Line count for "London": give the number of lines in the records below that hold it, and nothing else.

*** Extracted information ***

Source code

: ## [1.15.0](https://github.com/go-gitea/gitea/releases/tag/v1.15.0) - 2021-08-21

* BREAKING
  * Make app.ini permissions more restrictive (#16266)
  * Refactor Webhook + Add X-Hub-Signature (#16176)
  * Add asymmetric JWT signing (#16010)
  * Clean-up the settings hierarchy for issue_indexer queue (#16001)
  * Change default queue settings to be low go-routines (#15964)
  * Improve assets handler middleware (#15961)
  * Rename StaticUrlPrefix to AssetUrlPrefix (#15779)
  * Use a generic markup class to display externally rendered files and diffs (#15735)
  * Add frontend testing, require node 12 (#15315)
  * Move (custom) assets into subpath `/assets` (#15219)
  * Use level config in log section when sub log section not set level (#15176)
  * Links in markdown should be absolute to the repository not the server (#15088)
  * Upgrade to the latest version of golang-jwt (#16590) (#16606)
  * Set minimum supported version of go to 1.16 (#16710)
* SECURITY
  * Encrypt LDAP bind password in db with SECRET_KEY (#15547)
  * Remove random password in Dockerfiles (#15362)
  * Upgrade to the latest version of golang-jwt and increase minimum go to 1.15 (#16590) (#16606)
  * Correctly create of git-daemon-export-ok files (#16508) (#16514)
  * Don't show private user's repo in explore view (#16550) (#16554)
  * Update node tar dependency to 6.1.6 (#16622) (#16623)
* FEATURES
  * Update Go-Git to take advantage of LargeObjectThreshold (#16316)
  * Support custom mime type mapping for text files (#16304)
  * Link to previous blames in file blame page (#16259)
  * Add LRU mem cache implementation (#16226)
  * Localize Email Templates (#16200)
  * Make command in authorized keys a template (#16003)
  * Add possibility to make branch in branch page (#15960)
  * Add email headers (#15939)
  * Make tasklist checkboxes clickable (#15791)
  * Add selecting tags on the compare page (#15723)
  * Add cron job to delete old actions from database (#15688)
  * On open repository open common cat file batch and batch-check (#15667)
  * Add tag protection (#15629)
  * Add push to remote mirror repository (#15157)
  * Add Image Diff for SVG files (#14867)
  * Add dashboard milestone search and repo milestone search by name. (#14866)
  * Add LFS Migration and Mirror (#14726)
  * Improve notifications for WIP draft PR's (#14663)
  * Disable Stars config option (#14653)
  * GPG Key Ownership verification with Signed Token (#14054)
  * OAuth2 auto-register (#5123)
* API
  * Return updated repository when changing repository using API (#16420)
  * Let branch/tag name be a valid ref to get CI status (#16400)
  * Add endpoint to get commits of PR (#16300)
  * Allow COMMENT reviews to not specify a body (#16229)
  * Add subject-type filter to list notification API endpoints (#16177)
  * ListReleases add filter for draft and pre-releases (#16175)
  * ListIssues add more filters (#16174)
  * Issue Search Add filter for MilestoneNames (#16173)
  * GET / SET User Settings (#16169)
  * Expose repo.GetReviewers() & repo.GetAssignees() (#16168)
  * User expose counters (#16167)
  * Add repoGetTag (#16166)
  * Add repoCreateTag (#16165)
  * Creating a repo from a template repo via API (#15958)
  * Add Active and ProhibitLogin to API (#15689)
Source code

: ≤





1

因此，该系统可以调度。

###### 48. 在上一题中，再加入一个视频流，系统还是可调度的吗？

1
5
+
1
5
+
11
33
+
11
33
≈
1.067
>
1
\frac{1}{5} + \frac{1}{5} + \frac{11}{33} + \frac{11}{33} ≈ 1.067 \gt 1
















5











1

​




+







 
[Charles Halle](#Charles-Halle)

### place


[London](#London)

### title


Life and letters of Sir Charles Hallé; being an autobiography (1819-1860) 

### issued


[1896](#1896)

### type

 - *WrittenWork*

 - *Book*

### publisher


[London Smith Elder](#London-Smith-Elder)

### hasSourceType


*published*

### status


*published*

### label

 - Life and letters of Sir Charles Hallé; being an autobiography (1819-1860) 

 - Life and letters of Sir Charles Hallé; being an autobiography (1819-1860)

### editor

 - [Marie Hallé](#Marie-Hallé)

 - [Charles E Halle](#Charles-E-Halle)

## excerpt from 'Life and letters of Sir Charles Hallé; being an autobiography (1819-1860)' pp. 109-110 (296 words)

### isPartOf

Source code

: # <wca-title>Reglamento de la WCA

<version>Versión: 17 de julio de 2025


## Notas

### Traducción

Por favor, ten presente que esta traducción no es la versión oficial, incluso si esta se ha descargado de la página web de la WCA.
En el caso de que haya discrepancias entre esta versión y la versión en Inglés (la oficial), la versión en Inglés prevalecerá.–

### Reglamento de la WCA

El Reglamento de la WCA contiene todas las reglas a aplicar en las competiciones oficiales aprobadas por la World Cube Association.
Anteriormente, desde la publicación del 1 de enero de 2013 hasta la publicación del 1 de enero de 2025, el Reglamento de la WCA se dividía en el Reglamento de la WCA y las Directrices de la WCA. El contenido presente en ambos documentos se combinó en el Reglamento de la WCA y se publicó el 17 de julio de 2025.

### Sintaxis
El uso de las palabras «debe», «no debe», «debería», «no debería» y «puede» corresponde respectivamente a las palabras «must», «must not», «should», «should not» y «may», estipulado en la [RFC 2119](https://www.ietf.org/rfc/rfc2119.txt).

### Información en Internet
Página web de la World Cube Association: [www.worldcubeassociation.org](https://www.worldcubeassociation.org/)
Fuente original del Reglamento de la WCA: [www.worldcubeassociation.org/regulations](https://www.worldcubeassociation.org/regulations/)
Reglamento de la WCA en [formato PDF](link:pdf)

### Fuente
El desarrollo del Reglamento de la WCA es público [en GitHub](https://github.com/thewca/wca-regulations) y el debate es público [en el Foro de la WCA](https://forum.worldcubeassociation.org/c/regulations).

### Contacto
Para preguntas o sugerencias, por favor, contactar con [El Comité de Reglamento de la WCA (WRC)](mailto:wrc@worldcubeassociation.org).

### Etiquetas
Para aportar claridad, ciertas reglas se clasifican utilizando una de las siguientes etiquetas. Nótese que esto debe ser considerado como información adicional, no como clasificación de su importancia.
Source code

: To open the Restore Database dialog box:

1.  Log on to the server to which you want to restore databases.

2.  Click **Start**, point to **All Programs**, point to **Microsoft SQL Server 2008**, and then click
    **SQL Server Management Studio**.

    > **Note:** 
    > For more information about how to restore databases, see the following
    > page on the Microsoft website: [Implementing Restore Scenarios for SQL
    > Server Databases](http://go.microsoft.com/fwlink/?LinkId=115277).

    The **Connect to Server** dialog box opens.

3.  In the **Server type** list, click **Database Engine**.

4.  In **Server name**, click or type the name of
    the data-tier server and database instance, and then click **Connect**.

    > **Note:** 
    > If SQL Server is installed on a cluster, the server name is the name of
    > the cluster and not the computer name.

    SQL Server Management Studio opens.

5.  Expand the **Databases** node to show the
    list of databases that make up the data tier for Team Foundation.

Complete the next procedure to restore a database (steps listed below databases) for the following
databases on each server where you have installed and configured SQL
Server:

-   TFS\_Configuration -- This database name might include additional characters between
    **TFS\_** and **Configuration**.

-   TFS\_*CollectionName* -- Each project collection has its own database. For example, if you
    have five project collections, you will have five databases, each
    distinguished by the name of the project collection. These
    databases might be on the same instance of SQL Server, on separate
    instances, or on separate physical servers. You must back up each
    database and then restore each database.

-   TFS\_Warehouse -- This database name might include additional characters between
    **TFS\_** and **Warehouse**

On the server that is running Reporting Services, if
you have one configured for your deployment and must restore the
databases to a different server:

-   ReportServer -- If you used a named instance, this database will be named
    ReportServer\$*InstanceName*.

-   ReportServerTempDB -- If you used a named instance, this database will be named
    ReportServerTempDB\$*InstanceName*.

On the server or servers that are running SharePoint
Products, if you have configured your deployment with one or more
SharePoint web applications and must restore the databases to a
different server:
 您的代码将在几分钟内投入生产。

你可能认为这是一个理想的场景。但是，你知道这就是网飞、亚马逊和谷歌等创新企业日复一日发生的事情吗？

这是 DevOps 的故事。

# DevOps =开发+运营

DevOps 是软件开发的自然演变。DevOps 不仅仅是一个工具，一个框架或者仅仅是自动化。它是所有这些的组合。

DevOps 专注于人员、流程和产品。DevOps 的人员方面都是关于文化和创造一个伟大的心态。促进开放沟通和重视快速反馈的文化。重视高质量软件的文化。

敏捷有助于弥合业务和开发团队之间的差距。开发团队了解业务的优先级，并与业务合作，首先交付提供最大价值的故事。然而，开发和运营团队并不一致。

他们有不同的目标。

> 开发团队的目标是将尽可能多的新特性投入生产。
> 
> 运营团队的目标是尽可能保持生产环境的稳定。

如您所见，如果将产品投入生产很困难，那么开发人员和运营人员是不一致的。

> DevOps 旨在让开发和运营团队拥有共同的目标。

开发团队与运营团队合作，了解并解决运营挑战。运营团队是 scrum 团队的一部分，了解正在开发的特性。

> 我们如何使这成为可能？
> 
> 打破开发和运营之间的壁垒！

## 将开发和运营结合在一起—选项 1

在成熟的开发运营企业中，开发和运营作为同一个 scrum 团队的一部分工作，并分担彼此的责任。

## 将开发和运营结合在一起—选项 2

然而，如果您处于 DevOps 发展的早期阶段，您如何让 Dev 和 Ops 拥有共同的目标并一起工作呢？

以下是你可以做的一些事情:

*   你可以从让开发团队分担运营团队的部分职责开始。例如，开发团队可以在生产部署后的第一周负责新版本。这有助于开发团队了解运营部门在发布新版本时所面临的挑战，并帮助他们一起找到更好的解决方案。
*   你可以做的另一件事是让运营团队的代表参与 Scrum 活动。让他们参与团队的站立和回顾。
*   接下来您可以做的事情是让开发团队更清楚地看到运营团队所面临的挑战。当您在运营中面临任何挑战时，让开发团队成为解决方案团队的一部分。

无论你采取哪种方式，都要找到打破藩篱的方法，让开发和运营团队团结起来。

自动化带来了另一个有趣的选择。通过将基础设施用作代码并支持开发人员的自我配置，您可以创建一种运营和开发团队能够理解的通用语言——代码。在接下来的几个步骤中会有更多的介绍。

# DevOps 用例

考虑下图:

*** End of Extracted information ***

== Response for this exercise ==
2